# Phase shift between two waves

1. Jan 26, 2008

### opticaltempest

I am working on the following problem.

3. The attempt at a solution

I realize that the relative phase shift between ray 1 and ray 2 will be

$$\frac{4L}{\lambda}$$

Next, I let

$$\frac{4L}{\lambda_a}=1$$

and

$$\frac{4L}{\lambda_b}=1.5$$

I did this in hopes to make the phase shift in wavelengths for $$\lambda_a$$ an integer number and the phase shift for $$\lambda_b$$ an integer plus 0.5 (to put the waves exactly out of phase).

I tried various paths from this point but cannot get a valid length for $$L$$ that puts $$\lambda_a$$ in phase and $$\lambda_b$$ out of phase. Could anyone offer a suggestion on how to proceed?

Thanks

Last edited: Jan 26, 2008
2. Jan 27, 2008

### opticaltempest

Does anyone have any suggestions?

3. Jan 27, 2008

### Staff: Mentor

Hint: Since $\lambda_b > \lambda_a$,

$$\frac{4L}{\lambda_b} < \frac{4L}{\lambda_a}$$.

4. Jan 27, 2008

### opticaltempest

I have two equations with three unknowns so I should be able to solve for one variable in terms of the other two. I use these two equations

$$4L - \lambda_a=0$$ (1)

$$4L - 1.5\lambda_b=0$$ (2)

$$8L-\lambda_a-1.5\lambda_b=0$$

Solving for L gives me

$$L=\frac{\lambda_a+1.5\lambda_b}{8}$$

When testing this equation, I find that I don't get an integer number of wavelengths for the phase shift for $$\lambda_a$$ and an integer + 0.5 wavelengths phase shift for $$\lambda_b$$.

I have also tried a few different paths but still get nowhere.

5. Jan 27, 2008

### Staff: Mentor

Reread my hint and correct these equations:

6. Jan 27, 2008

### opticaltempest

Since $$\lambda_b > \lambda_a$$ we should have

$$\frac{4L}{\lambda_a}=1$$ (1)

and

$$\frac{4L}{\lambda_b}=0.5$$ (2)

7. Jan 27, 2008

### opticaltempest

When I subtract (2) from (1) I get the equation

$$\frac{4L}{\lambda_a}-\frac{4L}{\lambda_b}=1-0.5 \implies$$

$$4L\bigg(\frac{1}{\lambda_a}-\frac{1}{\lambda_b}\bigg)=0.5 \implies$$

$$4L\bigg(\frac{\lambda_b - \lambda_a}{\lambda_a \lambda_b}\bigg)=\frac{1}{2} \implies$$

$$L=\frac{1}{8}\frac{\lambda_a \lambda_b}{\lambda_b-\lambda_a}$$

Say $$\lambda_a=100nm$$ and $$\lambda_b=120nm$$. Using the above equations, we find L to be 75nm.
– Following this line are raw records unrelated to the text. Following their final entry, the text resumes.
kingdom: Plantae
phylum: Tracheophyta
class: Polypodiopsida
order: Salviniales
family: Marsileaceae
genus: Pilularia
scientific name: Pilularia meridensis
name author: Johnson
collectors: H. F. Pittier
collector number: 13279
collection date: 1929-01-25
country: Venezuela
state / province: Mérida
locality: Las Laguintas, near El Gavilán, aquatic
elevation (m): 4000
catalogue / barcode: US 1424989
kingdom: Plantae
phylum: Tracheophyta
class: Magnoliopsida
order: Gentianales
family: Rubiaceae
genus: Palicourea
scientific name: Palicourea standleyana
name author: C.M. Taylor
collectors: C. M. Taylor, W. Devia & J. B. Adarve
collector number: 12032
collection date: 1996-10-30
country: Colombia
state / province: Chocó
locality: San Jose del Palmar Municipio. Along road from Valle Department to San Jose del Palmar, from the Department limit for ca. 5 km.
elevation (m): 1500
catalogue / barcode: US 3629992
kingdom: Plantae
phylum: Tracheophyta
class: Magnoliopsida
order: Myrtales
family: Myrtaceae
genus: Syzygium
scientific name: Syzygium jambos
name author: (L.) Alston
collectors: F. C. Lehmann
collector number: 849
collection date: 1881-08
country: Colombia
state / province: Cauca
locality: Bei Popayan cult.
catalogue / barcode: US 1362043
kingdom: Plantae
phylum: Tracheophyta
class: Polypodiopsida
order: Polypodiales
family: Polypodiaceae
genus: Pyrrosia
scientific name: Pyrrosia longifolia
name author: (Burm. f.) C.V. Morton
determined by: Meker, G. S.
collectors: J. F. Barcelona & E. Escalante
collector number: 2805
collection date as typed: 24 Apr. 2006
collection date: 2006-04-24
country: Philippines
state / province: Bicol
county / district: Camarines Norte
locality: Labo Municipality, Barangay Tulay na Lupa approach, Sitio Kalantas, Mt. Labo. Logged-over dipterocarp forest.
The relative phase shift between the two rays for a 100nm wavelength is

$$\frac{4*75nm}{100nm}=3.0$$

3 wavelengths phase shift puts the 100nm wavelength exactly in phase!

For the 120nm wavelength, the relative phase shift between the rays is

$$\frac{4*75nm}{120nm}=2.5$$

The relative phase shift between the two rays is 0.5 wavelengths and they are exactly out of phase. This appears to be a correct answer. I am hoping this is the least L that satisfies the problem.

Last edited: Jan 27, 2008
8. Jan 27, 2008

### Staff: Mentor

Looks good to me!

The most general way to express the relationship would be:

$$\frac{4L}{\lambda_a}-\frac{4L}{\lambda_b}= n + 0.5$$

The smallest value of L would be when n = 0.

9. Jan 27, 2008

### opticaltempest

Thanks for the help Doc Al!